» **EXERCISE GOAL**: When the line containing "Figure8. ( a" appears in the entries below, begin printing there and stop after the line containing "TABLE 4 Physicochemical"; print each of those lines exactly and no other line.

» **DATA SHOWN**:
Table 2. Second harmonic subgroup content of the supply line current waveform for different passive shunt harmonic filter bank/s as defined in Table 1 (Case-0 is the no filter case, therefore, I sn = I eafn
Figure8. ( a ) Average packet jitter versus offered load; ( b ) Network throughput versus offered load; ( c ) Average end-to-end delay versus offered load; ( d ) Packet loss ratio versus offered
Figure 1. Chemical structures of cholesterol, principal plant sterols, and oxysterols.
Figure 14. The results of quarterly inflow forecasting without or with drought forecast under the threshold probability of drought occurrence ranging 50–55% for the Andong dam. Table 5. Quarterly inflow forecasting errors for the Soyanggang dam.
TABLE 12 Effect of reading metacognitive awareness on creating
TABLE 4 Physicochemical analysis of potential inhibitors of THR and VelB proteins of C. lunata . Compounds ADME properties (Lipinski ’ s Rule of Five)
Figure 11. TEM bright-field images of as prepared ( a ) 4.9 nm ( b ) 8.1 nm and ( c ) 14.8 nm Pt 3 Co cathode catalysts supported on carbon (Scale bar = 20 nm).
--
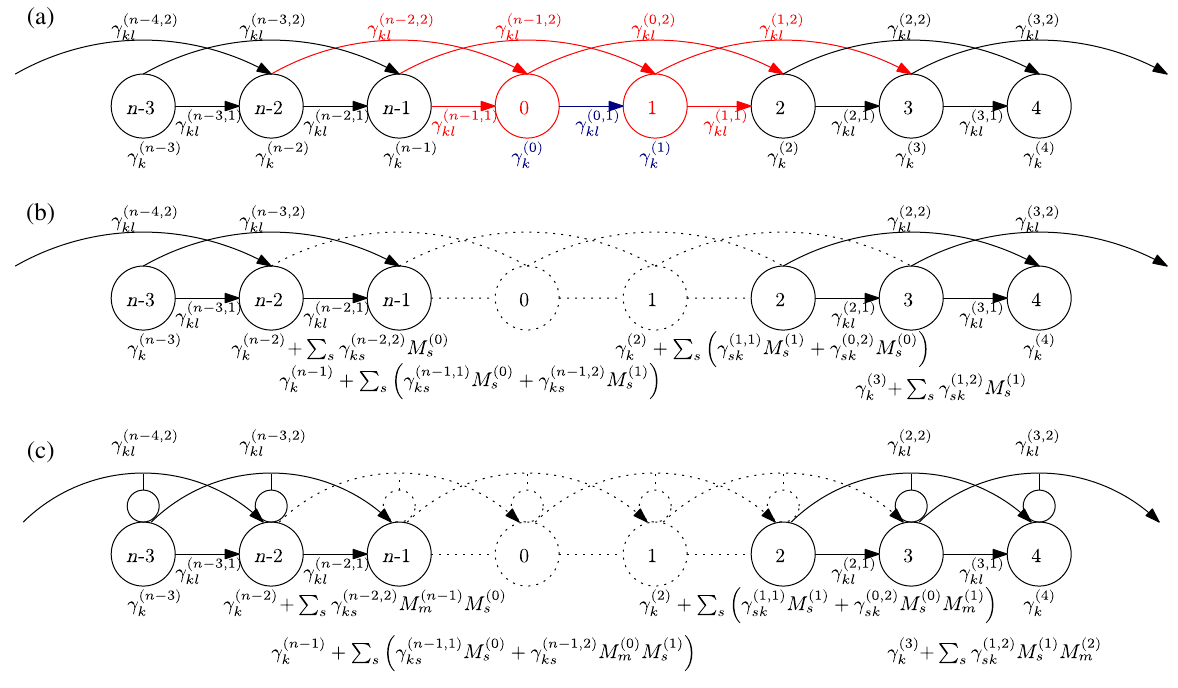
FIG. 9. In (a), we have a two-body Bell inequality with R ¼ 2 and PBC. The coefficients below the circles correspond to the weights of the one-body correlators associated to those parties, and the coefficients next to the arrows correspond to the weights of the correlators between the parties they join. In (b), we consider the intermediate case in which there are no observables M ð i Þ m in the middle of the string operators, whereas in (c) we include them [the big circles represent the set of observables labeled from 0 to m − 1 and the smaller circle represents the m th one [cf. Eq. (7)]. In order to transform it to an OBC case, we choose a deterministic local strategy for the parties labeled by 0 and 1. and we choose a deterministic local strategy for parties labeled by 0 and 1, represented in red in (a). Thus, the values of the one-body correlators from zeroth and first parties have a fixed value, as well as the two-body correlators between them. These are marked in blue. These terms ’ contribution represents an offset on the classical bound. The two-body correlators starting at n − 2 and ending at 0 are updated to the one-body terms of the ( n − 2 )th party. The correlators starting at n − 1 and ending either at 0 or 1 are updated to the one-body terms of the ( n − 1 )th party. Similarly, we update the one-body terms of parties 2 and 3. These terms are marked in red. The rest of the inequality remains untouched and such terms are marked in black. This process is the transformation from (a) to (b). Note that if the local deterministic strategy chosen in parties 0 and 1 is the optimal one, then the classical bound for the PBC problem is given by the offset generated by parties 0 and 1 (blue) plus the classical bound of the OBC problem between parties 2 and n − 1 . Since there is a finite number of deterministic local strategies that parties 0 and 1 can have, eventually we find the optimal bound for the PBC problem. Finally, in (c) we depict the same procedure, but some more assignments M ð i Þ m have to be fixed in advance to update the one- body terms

» **ANSWER AREA**:
Figure8. ( a ) Average packet jitter versus offered load; ( b ) Network throughput versus offered load; ( c ) Average end-to-end delay versus offered load; ( d ) Packet loss ratio versus offered
Figure 1. Chemical structures of cholesterol, principal plant sterols, and oxysterols.
Figure 14. The results of quarterly inflow forecasting without or with drought forecast under the threshold probability of drought occurrence ranging 50–55% for the Andong dam. Table 5. Quarterly inflow forecasting errors for the Soyanggang dam.
TABLE 12 Effect of reading metacognitive awareness on creating
TABLE 4 Physicochemical analysis of potential inhibitors of THR and VelB proteins of C. lunata . Compounds ADME properties (Lipinski ’ s Rule of Five)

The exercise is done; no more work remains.